*Your objective*:
In the listing below, find the line with "Milanoviću da vodi računa samo o sebi, a" and copy every line from there up to and including the line with "for hverdagen?", exactly and without pictures.

*Data supplied*:
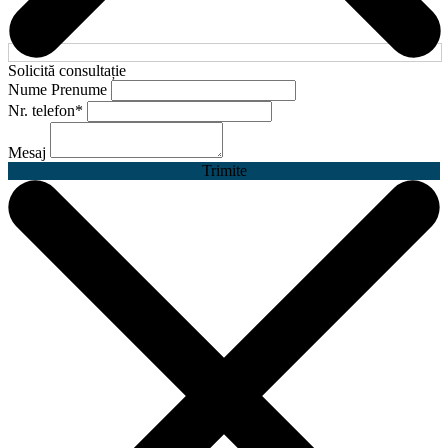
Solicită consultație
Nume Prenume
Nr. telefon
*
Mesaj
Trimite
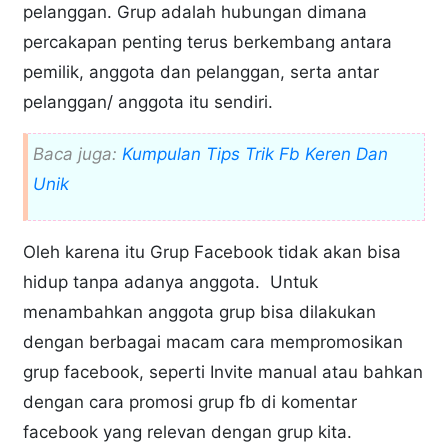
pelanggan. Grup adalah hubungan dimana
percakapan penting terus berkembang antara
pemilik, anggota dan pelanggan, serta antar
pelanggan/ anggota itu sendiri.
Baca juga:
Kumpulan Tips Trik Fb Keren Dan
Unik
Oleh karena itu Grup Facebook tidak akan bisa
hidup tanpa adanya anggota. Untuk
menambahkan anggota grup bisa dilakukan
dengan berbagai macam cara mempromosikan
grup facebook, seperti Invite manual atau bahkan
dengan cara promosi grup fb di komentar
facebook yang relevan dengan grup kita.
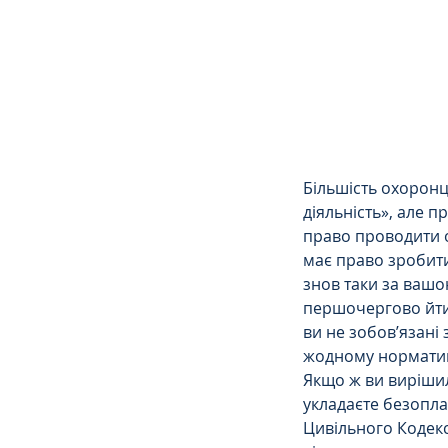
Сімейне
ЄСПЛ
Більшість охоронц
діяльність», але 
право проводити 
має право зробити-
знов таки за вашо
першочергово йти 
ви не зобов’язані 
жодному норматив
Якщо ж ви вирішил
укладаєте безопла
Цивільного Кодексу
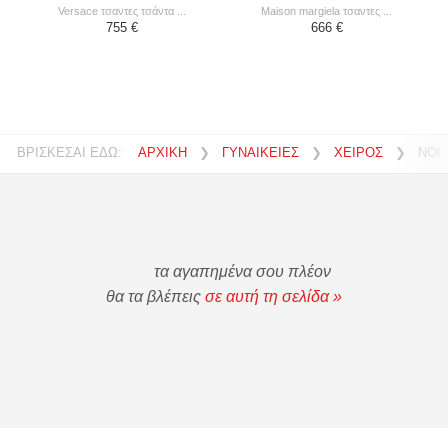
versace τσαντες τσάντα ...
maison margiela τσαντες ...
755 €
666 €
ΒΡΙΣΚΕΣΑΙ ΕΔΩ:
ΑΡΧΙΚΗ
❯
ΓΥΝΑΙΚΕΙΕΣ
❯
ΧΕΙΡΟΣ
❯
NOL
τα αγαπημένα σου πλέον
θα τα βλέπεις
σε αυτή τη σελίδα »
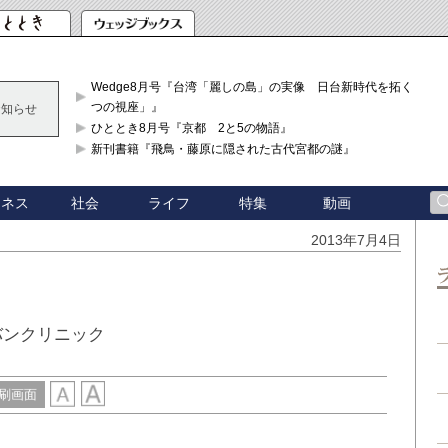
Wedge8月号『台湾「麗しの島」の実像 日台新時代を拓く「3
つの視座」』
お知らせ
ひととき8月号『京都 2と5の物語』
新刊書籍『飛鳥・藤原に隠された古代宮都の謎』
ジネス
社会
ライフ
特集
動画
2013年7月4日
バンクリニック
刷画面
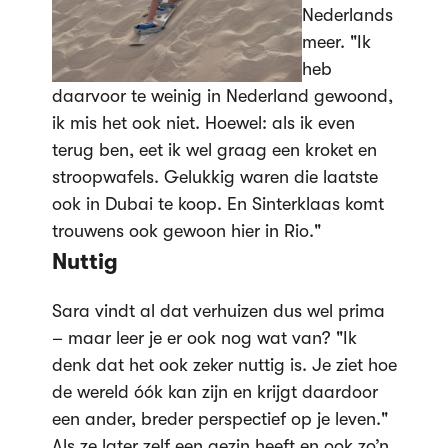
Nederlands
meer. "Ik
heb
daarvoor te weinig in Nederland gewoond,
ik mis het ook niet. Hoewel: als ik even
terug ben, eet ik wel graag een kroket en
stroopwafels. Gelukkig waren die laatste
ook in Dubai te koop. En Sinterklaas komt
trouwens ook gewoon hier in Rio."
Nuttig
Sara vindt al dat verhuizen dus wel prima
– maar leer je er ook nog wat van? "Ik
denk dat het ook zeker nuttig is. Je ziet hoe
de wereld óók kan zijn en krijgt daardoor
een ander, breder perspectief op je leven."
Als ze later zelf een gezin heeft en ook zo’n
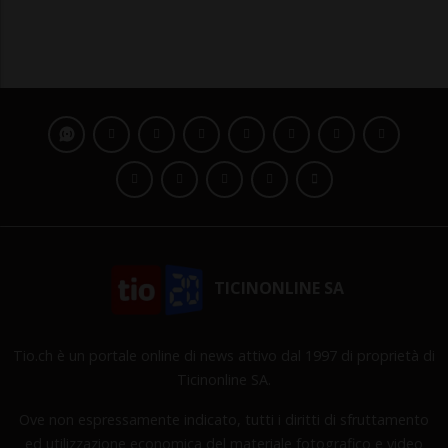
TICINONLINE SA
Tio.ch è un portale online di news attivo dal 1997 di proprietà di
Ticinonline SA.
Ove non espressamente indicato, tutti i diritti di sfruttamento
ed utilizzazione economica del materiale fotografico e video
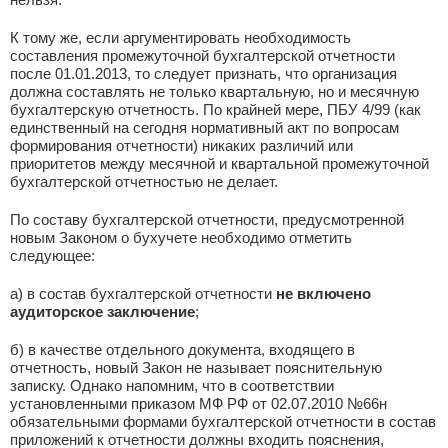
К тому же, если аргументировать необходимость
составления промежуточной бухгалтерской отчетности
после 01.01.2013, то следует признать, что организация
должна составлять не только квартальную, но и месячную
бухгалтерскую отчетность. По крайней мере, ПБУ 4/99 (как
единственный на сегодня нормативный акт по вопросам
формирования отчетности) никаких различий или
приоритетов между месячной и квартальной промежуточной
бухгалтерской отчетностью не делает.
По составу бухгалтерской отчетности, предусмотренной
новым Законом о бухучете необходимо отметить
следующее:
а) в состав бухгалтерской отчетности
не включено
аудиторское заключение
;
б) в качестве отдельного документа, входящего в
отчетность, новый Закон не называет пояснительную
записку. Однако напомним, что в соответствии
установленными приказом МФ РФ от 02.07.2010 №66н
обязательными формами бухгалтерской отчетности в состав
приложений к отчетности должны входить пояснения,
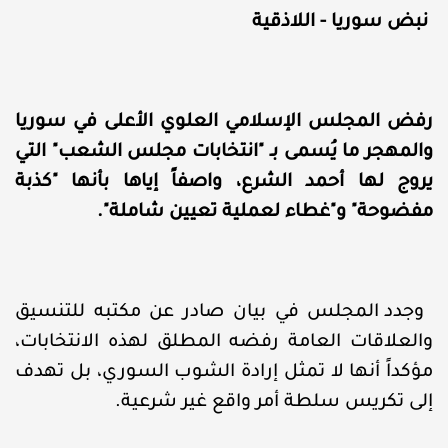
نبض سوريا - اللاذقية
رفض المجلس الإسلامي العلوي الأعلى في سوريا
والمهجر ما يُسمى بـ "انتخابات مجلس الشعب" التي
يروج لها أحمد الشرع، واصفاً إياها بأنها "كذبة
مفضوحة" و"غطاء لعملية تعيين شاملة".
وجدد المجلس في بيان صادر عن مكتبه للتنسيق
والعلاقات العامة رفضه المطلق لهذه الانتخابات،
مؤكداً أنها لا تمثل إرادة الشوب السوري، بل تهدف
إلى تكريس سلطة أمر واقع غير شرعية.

--

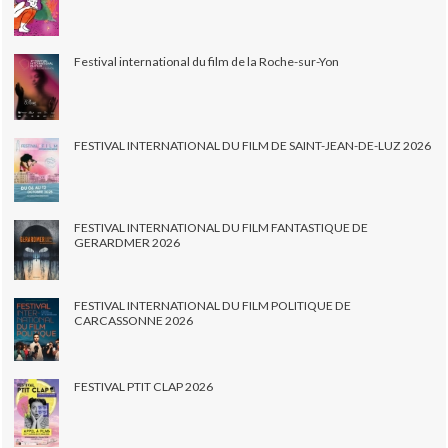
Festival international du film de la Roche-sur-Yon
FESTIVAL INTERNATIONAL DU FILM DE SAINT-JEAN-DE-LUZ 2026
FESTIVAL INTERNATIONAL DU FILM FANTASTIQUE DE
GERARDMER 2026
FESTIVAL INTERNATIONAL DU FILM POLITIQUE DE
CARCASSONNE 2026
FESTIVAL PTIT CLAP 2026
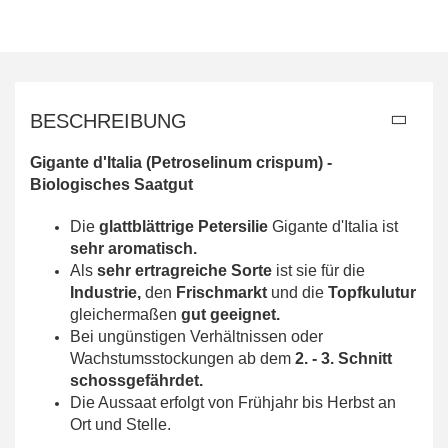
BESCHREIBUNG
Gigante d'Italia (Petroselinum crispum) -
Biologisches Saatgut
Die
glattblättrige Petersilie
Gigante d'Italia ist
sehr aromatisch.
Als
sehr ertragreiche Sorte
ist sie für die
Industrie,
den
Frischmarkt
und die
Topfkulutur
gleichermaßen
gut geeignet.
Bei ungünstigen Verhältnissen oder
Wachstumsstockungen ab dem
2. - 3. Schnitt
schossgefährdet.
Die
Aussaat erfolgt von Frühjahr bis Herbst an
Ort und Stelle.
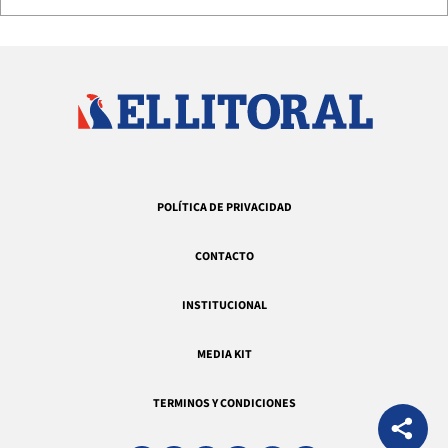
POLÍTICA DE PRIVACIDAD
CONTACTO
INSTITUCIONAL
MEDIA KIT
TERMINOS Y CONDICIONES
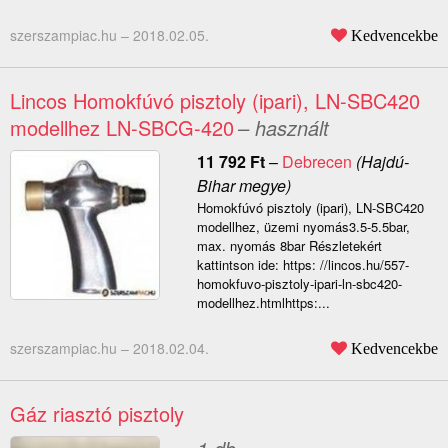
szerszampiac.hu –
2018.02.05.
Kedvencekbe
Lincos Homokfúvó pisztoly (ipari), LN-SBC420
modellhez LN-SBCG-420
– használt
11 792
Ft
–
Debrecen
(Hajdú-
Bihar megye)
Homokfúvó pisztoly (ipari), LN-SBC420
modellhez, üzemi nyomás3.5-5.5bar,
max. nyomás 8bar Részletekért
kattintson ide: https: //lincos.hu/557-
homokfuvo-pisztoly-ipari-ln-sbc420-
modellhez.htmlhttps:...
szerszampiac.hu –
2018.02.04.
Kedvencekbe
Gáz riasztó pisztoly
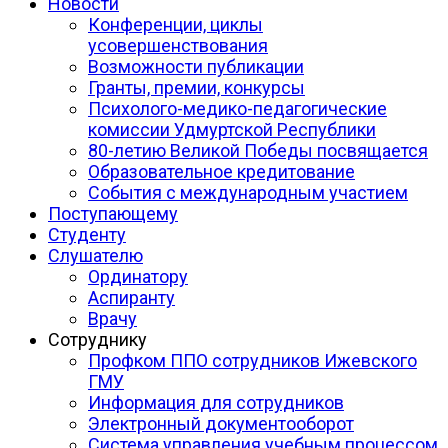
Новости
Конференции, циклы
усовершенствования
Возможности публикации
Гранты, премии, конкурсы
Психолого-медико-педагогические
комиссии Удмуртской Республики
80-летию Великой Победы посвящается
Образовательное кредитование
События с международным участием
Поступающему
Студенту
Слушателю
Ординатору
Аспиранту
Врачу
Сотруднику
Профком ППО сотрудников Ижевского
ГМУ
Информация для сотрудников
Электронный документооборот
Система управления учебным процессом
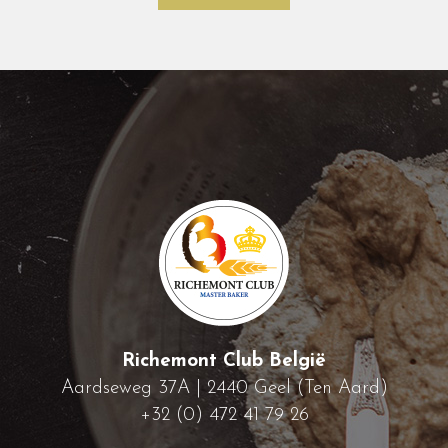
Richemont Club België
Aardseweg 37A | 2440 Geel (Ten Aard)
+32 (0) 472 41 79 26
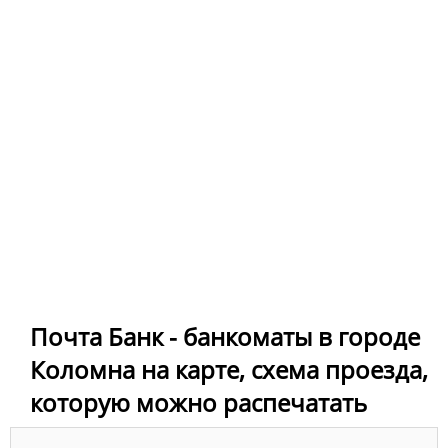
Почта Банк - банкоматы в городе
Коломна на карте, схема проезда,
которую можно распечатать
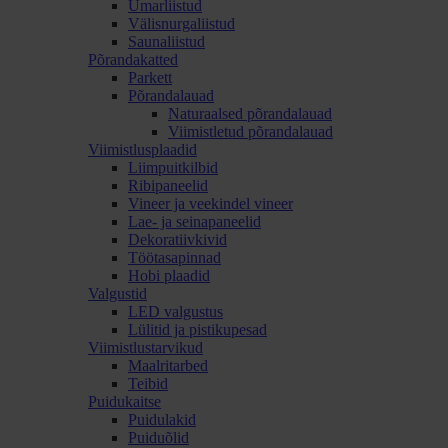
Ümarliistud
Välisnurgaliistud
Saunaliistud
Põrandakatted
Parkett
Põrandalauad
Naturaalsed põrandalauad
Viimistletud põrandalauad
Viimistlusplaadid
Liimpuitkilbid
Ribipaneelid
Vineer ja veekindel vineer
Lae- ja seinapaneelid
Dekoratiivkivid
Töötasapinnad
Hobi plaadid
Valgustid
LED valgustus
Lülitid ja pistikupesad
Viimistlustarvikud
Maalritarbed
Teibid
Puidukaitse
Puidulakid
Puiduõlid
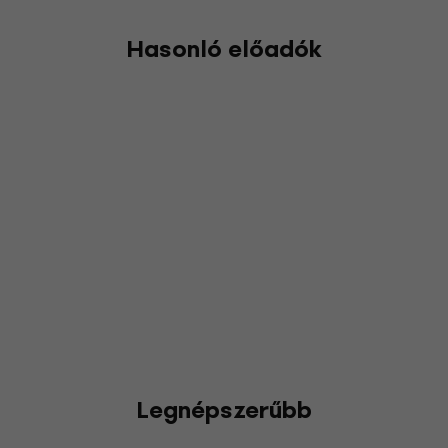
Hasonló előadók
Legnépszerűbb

==

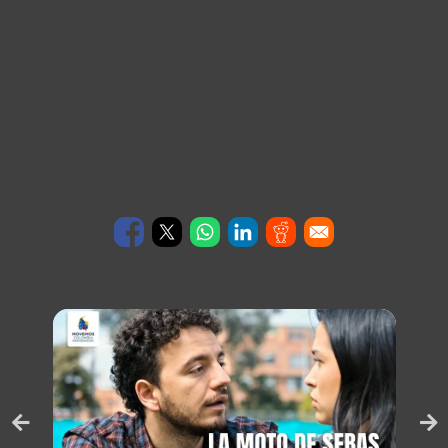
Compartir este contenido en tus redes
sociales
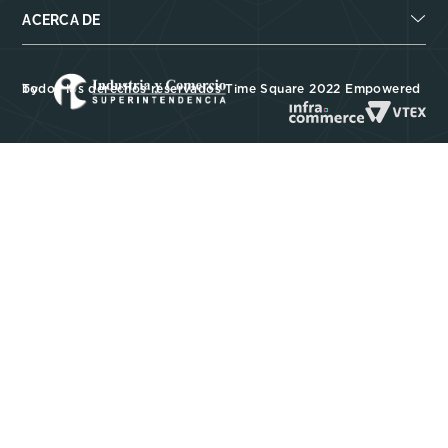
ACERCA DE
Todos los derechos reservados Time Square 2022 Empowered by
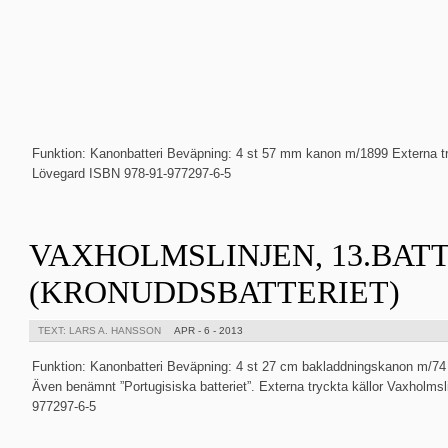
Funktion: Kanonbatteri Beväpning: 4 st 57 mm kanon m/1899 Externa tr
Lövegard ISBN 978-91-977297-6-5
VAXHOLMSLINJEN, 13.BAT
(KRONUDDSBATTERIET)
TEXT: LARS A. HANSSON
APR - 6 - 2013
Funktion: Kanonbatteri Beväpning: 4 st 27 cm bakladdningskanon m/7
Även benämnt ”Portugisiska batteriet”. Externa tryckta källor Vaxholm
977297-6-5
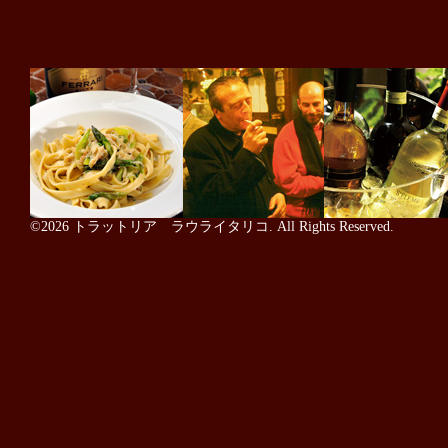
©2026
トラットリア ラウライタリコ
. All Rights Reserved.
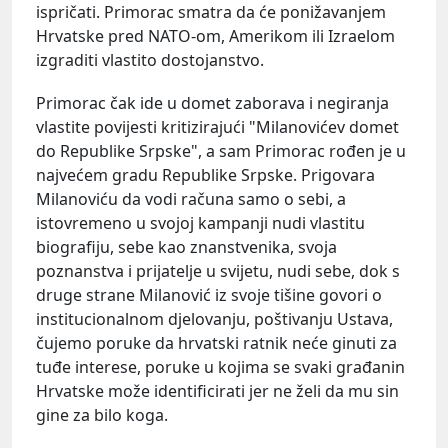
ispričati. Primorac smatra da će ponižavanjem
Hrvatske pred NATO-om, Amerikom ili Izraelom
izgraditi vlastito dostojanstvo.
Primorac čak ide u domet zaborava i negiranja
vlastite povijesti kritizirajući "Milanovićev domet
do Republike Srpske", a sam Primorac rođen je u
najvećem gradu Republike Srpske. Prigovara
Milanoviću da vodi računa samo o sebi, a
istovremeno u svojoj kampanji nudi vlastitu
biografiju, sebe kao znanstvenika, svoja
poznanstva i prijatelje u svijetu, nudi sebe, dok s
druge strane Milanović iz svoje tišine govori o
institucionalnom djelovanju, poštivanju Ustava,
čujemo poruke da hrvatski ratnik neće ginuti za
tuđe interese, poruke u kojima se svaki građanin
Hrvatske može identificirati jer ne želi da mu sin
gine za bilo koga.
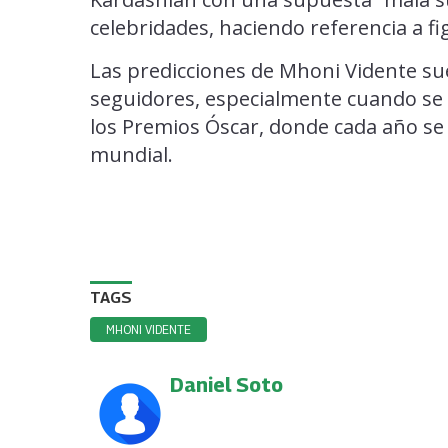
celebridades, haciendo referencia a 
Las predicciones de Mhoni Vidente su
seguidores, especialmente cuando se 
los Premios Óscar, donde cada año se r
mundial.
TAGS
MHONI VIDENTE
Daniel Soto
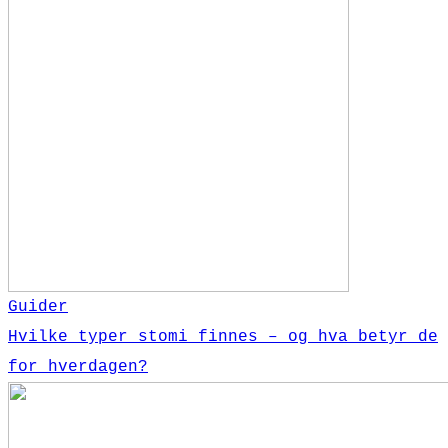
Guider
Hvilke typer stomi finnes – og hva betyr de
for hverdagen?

*Exercise output*:
Milanoviću da vodi računa samo o sebi, a
istovremeno u svojoj kampanji nudi vlastitu
biografiju, sebe kao znanstvenika, svoja
poznanstva i prijatelje u svijetu, nudi sebe, dok s
druge strane Milanović iz svoje tišine govori o
institucionalnom djelovanju, poštivanju Ustava,
čujemo poruke da hrvatski ratnik neće ginuti za
tuđe interese, poruke u kojima se svaki građanin
Hrvatske može identificirati jer ne želi da mu sin
gine za bilo koga.
celebridades, haciendo referencia a 
Las predicciones de Mhoni Vidente su
seguidores, especialmente cuando se 
los Premios Óscar, donde cada año se r
mundial.
TAGS
MHONI VIDENTE
Daniel Soto
Guider
Hvilke typer stomi finnes – og hva betyr de
for hverdagen?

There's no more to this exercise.